Just 10 candidates remain for what has been dubbed "the worst job in PR" – head of communications at Ryanair.
The no-frills airline began advertising for the position last month, after it was announced that current incumbent Stephen McNamara would be taking up a similar role at the Irish Rugby Football Union.
Michael O'Leary, Ryanair's chief executive, paid tribute to Mr McNamara, who he said had been "battered and bruised" for four years, and added that the hunt was on to find a "brave soul" to take on the "high profile and incredibly overpaid" challenge.
Now, according to a report in the Irish Independent, the airline has reduced the field to 10 candidates after the latest round of interviews took place last week. It is also understood that the final selection of candidates will be interrogated by Mr O'Leary himself – a daunting task that will only be topped by the actual job of looking after Ryanair's public image.
For a company that describes itself as "the world's most popular airline", Ryanair's receives criticism on a frequent basis – largely due to its high fees and charges.
To check in a bag on the Irish carrier, travellers must pay between £25 and £45, while all passengers are required to pay a £6 "admin" fee, a £6 "web check-in" fee, as well as a "EU261 levy", to offset the cost of paying compensation for flight delays and cancellations, and an "ETS levy" to cover the cost of the EU's Emissions Trading Scheme.
It also faced allegations about flight safety last year when two aircraft bound for Madrid were forced to make an emergency landing in Valencia after they drew near to their minimum level of fuel.
Mr O'Leary's outspoken nature is unlikely to make life any easier for the new PR guru.
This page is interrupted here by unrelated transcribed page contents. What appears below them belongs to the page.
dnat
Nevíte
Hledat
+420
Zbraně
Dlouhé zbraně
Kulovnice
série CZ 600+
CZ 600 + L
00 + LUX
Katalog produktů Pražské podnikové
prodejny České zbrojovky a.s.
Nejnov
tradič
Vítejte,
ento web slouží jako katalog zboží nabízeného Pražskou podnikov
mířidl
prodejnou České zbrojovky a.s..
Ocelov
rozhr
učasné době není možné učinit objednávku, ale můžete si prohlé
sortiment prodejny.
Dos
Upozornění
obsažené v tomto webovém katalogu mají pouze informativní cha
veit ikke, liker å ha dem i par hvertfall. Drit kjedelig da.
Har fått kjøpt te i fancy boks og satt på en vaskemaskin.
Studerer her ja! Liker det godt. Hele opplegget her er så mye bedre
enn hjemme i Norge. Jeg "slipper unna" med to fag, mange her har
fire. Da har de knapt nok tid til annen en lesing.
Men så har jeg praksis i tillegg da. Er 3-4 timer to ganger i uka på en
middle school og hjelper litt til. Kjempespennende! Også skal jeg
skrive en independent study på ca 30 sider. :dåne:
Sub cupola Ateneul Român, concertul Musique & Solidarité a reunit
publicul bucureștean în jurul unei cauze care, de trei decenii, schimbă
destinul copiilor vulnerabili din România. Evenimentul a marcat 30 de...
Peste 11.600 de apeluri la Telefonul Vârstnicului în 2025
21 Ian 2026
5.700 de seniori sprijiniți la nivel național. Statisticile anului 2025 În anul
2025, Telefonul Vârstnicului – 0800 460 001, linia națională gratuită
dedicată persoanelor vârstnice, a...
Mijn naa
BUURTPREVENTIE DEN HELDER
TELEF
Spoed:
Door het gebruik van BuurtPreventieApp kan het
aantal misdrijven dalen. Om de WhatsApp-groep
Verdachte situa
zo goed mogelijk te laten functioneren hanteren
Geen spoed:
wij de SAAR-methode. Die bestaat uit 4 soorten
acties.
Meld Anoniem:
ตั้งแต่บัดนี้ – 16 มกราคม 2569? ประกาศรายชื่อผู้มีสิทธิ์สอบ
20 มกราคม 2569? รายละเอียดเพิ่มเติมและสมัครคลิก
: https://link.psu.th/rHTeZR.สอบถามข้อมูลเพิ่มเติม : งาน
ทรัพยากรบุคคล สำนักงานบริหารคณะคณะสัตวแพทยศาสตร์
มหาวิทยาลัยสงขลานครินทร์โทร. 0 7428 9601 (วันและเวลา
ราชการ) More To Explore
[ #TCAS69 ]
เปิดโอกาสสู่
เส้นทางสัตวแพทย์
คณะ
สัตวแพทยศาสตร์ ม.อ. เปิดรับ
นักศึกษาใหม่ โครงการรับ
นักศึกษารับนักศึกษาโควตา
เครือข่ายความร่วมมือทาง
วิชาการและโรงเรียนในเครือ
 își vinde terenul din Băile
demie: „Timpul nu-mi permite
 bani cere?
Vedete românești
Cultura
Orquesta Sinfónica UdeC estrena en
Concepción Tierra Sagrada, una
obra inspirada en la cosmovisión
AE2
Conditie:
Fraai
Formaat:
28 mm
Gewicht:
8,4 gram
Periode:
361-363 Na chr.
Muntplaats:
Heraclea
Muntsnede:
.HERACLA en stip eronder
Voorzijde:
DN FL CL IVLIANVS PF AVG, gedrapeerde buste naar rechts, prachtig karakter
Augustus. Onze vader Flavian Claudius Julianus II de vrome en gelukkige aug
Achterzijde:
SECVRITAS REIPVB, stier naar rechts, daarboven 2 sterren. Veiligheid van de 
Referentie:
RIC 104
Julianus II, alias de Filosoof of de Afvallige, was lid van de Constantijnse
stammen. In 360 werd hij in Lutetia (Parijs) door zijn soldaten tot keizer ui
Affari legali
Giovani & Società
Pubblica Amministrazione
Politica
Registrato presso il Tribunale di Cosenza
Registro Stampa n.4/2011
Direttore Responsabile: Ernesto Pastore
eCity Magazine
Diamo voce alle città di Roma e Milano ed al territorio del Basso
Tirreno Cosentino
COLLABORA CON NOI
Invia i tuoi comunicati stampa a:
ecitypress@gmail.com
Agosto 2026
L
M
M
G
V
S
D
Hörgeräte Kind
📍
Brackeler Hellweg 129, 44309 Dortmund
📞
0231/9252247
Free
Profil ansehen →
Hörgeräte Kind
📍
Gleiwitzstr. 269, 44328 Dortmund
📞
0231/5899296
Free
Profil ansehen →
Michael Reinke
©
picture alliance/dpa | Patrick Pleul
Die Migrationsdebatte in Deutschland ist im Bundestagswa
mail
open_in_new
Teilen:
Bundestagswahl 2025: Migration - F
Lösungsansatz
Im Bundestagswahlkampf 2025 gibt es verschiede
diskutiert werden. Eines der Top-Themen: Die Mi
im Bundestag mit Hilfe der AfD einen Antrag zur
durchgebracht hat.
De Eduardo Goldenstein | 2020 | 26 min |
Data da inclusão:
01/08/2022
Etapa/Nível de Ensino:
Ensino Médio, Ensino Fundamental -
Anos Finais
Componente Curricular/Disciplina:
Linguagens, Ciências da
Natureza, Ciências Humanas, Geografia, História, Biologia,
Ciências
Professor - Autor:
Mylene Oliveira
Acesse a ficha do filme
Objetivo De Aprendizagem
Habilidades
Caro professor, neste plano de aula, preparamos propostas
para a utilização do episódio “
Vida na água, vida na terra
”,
Last year he described Suzy McLeod, a British woman who was charged £236 by the airline for failing to print out her own boarding pass, as "stupid". Other memorable comments include his dismissal of customer service – "People say the customer is always right, but you know what - they're not. Sometimes they are wrong and they need to be told so" – and his criticism of overweight passengers – "Nobody wants to sit beside a really fat ****** on board. We have been frankly astonished at the number of customers who don't only want to tax fat people but torture them."